As we burn things (or even breathe in and out) we terrapods release carbon dioxide into the atmosphere. The trees and other green beings with roots in soil appreciate this carbon dioxide, breathe it in and exhale oxygen into the atmosphere.
We like that oxygen. Go to an old forest and simply breathe in and out to appreciate your connection with the plant kingdom. (image by David Tarsi)
By the way, most of what we breathe in is nitrogen. The atmosphere is primarily nitrogen, Plants love nitrogen and the atmosphere is full of it. Terrapods don’t do much with nitrogen except pass it through lungs on a regular basis.
This oxygen - carbon dioxide exchange with the plant kingdom is a pretty good cycle and it has tended to balance itself over geologic time by means that are pretty complex and not completely understood. Homo Industrialus, the 6 billion human beings on the planet today, are clearly sending this system out of balance right now. There really is no question that the number of human beings with their current living habits are loading the atmosphere with carbon dioxide.
One of the ways that our biosphere responds to higher level of carbon dioxide in the atmosphere is for the oceans to simply absorb a higher level of carbon dioxide. The oceans are really big and it is simply stunning that carbon dioxide absorption by the oceans could change the oceans, but that is the case.

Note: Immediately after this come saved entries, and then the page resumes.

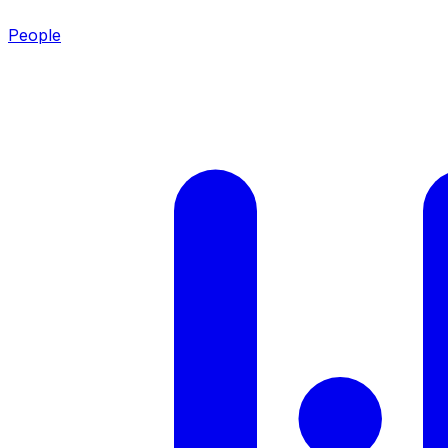
People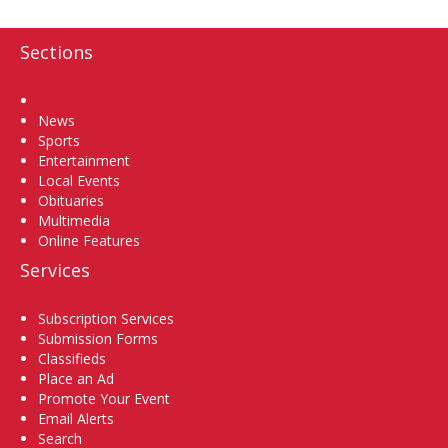
Sections
Home
News
Sports
Entertainment
Local Events
Obituaries
Multimedia
Online Features
Services
Subscription Services
Submission Forms
Classifieds
Place an Ad
Promote Your Event
Email Alerts
Search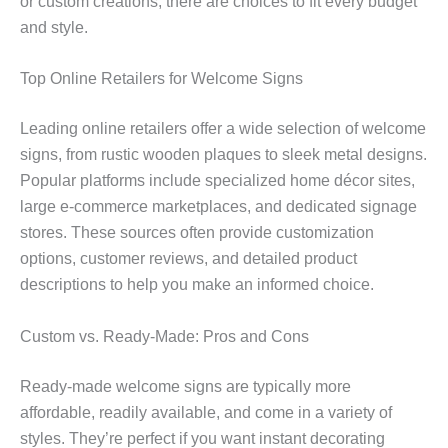
or custom creations, there are choices to fit every budget
and style.
Top Online Retailers for Welcome Signs
Leading online retailers offer a wide selection of welcome
signs, from rustic wooden plaques to sleek metal designs.
Popular platforms include specialized home décor sites,
large e-commerce marketplaces, and dedicated signage
stores. These sources often provide customization
options, customer reviews, and detailed product
descriptions to help you make an informed choice.
Custom vs. Ready-Made: Pros and Cons
Ready-made welcome signs are typically more
affordable, readily available, and come in a variety of
styles. They’re perfect if you want instant decorating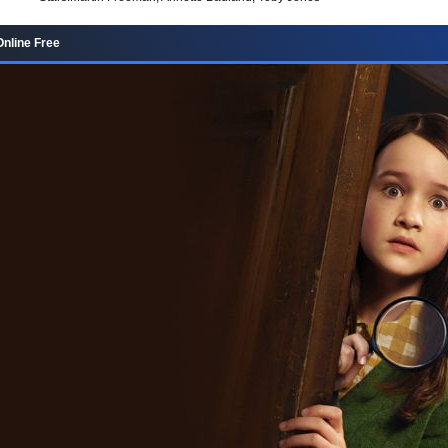
Online Free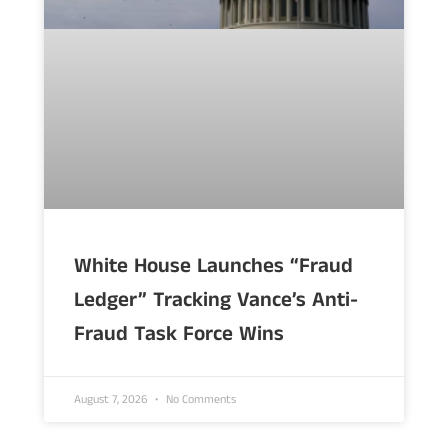
White House Launches “Fraud
Ledger” Tracking Vance’s Anti-
Fraud Task Force Wins
August 7, 2026
No Comments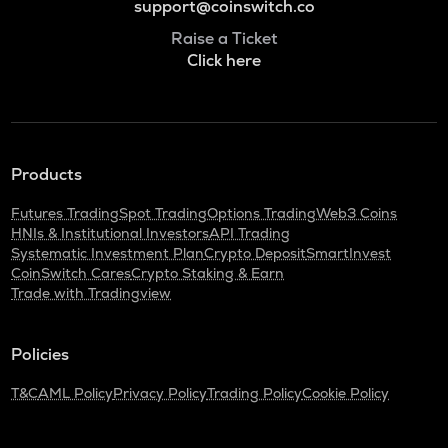
support@coinswitch.co
Raise a Ticket
Click here
Products
Futures Trading
Spot Trading
Options Trading
Web3 Coins
HNIs & Institutional Investors
API Trading
Systematic Investment Plan
Crypto Deposit
SmartInvest
CoinSwitch Cares
Crypto Staking & Earn
Trade with Tradingview
Policies
T&C
AML Policy
Privacy Policy
Trading Policy
Cookie Policy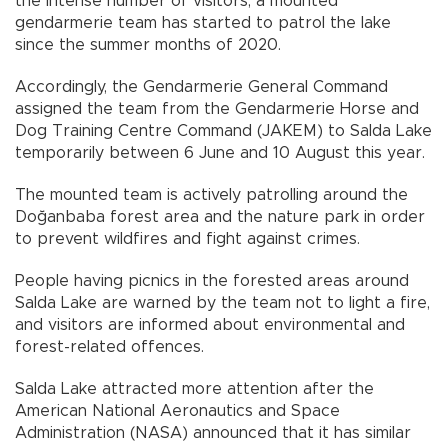
the intense number of visitors, a mounted
gendarmerie team has started to patrol the lake
since the summer months of 2020.
Accordingly, the Gendarmerie General Command
assigned the team from the Gendarmerie Horse and
Dog Training Centre Command (JAKEM) to Salda Lake
temporarily between 6 June and 10 August this year.
The mounted team is actively patrolling around the
Doğanbaba forest area and the nature park in order
to prevent wildfires and fight against crimes.
People having picnics in the forested areas around
Salda Lake are warned by the team not to light a fire,
and visitors are informed about environmental and
forest-related offences.
Salda Lake attracted more attention after the
American National Aeronautics and Space
Administration (NASA) announced that it has similar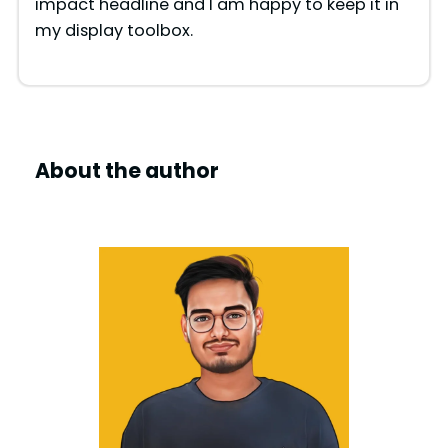
impact headline and I am happy to keep it in
my display toolbox.
About the author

As we “firemen” have burned everything imaginable for power, warmth, and nutrition we have loaded the atmosphere with so much carbon dioxide that we are changing the acidity of the planet’s oceans. The ocean absorption of carbon dioxide has raised the acidity of the oceans and that has profound consequences for all the sea life that works with shells. The “shell” life in the ocean is dissolved by more acidic oceans. We are talking about knocking out a significant portion of sea life with consequences that we cannot foresee.